Czekoladowe drożdżóweczki z gruszkami i orzechami

80 ml mleka roślinnego
2 kostki czekolady (najlepiej 70%)
40 g oleju rzepakowego
20 g świeżych drożdży

200 g mąki pszennej
50 g mąki gryczanej
25 g cukru trzcinowego

duża dojrzała gruszka
duża garść posiekanych orzechów włoskich

Mleko delikatnie podgrzewamy z czekoladą i olejem, mieszamy składniki, do połączenia. Do lekko ciepłego mleka dodajemy pokruszone drożdże, mieszamy do momentu rozpuszczenia się drożdży.

Oba rodzaje mąki mieszamy razem z cukrem w dużej misce, dodajemy rozpuszczone drożdże, zagniatamy ciasto do momentu uzyskania jednolitej, dość zwartej konsystencji (jeśli ciasto jest zbyt suche możemy dodać trochę mleka i oleju, w odwrotnym przypadku dodajemy trochę mąki). Formujemy z ciasta kulę, wkładamy do miski i przykrywamy ją folią. Odstawiamy ciasto do wyrośnięcia na godzinę.

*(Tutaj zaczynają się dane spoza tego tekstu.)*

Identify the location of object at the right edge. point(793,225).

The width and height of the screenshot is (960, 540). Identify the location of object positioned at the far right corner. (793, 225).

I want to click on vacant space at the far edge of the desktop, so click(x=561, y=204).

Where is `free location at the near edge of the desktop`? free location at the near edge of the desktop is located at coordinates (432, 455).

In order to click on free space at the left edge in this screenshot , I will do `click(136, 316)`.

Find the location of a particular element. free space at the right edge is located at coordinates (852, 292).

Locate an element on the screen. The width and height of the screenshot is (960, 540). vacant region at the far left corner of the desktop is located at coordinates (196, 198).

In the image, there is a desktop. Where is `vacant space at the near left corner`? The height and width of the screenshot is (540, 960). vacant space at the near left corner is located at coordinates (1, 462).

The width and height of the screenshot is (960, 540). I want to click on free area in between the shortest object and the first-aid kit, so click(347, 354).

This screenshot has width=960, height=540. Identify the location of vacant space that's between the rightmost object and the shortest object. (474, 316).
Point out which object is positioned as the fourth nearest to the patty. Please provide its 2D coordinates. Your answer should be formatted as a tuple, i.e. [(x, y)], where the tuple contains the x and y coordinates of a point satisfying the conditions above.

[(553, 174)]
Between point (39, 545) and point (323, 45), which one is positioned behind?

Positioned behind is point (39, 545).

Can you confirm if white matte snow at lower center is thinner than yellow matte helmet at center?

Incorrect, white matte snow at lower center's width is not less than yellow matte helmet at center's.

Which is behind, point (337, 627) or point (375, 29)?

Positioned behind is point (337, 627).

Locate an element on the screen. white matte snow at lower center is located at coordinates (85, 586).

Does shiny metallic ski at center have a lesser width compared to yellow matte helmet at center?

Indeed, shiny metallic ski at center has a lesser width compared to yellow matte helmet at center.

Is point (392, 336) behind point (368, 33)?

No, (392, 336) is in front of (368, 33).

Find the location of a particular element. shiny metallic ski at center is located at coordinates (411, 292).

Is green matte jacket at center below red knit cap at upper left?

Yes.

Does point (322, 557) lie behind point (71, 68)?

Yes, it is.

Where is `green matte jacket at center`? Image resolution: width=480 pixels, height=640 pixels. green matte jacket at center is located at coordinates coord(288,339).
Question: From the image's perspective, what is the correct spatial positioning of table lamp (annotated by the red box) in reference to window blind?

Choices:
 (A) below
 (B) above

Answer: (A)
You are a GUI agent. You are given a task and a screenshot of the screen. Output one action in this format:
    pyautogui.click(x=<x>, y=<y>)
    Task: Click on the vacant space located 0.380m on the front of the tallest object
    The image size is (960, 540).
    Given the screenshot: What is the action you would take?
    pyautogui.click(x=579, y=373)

W międzyczasie kroimy gruszkę w drobną kostkę (nie obieramy ze skórki).

Wyrośnięte ciasto rozwałkowujemy na stolnicy, na prostokąt o wymiarach mniej więcej 40 x 30 cm,  wykładamy na nie równomiernie gruszkę i posypujemy orzechami, pozostawiając puste 2-3 cm dolnego dłuższego brzegu. Zwijamy ciasto w rulon, rozpoczynając od górnego dłuższego brzegu, następnie kroimy w poprzek w mniej więcej 4-5ocentymetrowe paski.
Przygotowujemy tortownicę (o średnicy najlepiej 23-24 cm), wykładamy ją papierem do pieczenia i układamy w środku, jedna obok drugiej drożdżówki. Przykrywamy folią i odkładamy do wyrośnięcia na dwie godziny. Po tym czasie możemy już schować drożdżówki na noc do lodówki.

Następnego dnia rano, wyciągamy drożdżówki i pozostawiamy je na około pół godziny w temperaturze pokojowej (pozostawiamy folię).
Rozgrzewamy piekarnik do 180 st. ściągamy folię i pieczemy drożdżówki przez około 20 minut, najlepiej w opcji termoobieg, do momentu zbrązowienia ciasta.